My moth orchid originals are - since last week - represented by Amy-Lauren’s Galleries in Hanapepe and Hanalei.(www.amylaurensgallery.com) and I am very pleased.
My spider orchids are now also found at Cedar Street Galleries in Honolulu. (www.cedarstreetgalleries.com). 
Gicleé prints of my work are available through my studio.  Check out my listing in Kauai Dining Art Shopping, page 20-21. And, of course, my website www.liedekebulderart.com.
Sending you love and best wishes for health and happiness in the new year to come!
With aloha,
A hui hou!

Thursday, June 30, 2011

EPIPHYTIC


Spiderwoman, mixed media on paper, 7" x 6"


I am back after quite a few months away from writing any blogs.  Sometimes life gets too overwhelming and dear friends, sorry, but I am not that much of the digital age that I can pour my heart and soul out on line for all to see…
Yes I am back and opening a new exhibit this coming Saturday at Kat Cowan’s delightful little place in the alley at downtown Kapaa on the East side of Kauai Island on Kuhio Hwy. 
The name of the show is EPIPHYTIC.  I have been asked by a number of people:  what is ‘epihytic’??
Epiphytic means:  not drawing nourishment from other plants or ground but from air/moisture in the air and therefore not parasitic.  I felt that to be a wonderful description for my orchid pieces.  For me orchids are  metaphors for us humans.  Here today, gone tomorrow.  We are earthbound with all our ego frills, vanities and needs yet spiritual  beings on a journey to a higher dimension.

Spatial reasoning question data
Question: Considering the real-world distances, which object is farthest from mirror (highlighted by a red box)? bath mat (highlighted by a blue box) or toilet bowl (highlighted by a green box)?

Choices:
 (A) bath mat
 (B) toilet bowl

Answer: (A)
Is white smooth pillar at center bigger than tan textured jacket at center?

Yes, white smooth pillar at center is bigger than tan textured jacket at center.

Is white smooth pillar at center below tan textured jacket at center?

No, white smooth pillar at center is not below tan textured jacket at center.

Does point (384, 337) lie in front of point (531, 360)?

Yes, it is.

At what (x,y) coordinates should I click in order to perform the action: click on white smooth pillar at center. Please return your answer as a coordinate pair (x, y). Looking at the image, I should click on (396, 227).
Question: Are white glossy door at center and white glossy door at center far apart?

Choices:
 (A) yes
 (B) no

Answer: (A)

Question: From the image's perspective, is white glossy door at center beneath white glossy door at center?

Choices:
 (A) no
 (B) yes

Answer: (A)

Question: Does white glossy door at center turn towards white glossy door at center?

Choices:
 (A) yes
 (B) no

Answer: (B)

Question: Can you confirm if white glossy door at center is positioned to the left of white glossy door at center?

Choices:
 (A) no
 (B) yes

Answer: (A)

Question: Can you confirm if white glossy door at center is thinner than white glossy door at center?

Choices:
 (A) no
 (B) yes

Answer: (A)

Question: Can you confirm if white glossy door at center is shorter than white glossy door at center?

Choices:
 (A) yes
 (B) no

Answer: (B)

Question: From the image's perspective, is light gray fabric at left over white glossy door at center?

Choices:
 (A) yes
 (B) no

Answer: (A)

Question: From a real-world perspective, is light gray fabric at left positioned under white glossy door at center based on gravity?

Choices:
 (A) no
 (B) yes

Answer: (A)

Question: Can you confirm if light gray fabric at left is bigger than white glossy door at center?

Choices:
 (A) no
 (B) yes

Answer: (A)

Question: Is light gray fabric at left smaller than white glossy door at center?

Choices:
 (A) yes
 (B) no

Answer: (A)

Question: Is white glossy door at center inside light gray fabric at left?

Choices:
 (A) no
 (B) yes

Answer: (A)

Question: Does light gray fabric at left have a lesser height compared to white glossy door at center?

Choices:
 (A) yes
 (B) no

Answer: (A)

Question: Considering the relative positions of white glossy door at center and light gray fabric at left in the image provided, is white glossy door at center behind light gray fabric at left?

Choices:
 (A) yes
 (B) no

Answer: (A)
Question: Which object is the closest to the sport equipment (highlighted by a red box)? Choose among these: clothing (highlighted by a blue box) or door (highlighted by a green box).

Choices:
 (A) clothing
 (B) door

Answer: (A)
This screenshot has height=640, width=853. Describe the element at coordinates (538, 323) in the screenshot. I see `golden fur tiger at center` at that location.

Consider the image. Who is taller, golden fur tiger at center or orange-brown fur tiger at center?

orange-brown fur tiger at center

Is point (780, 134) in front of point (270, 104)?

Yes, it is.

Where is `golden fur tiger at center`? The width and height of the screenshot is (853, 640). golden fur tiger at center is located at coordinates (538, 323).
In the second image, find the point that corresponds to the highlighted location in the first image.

REQUESTS |
- A) Answer these questions about the orchid art post:
(i) Which gallery in Honolulu now carries the spider orchids?
(ii) What is the name of the new exhibit?
(iii) What are the dimensions of Spiderwoman?
- B) In the entries, take the lines from the one containing "Is point (780, 134)" through the end of the entries and rewrite them with "golden fur tiger" changed to "yellow fur tiger", all else unchanged. Return only those lines.
These entries are unrelated to the text above them.

SOLUTIONS BELOW |
- A)
(i) Cedar Street Galleries
(ii) EPIPHYTIC
(iii) 7" x 6"

- B)
Is point (780, 134) in front of point (270, 104)?

Yes, it is.

Where is `yellow fur tiger at center`? The width and height of the screenshot is (853, 640). yellow fur tiger at center is located at coordinates (538, 323).
In the second image, find the point that corresponds to the highlighted location in the first image.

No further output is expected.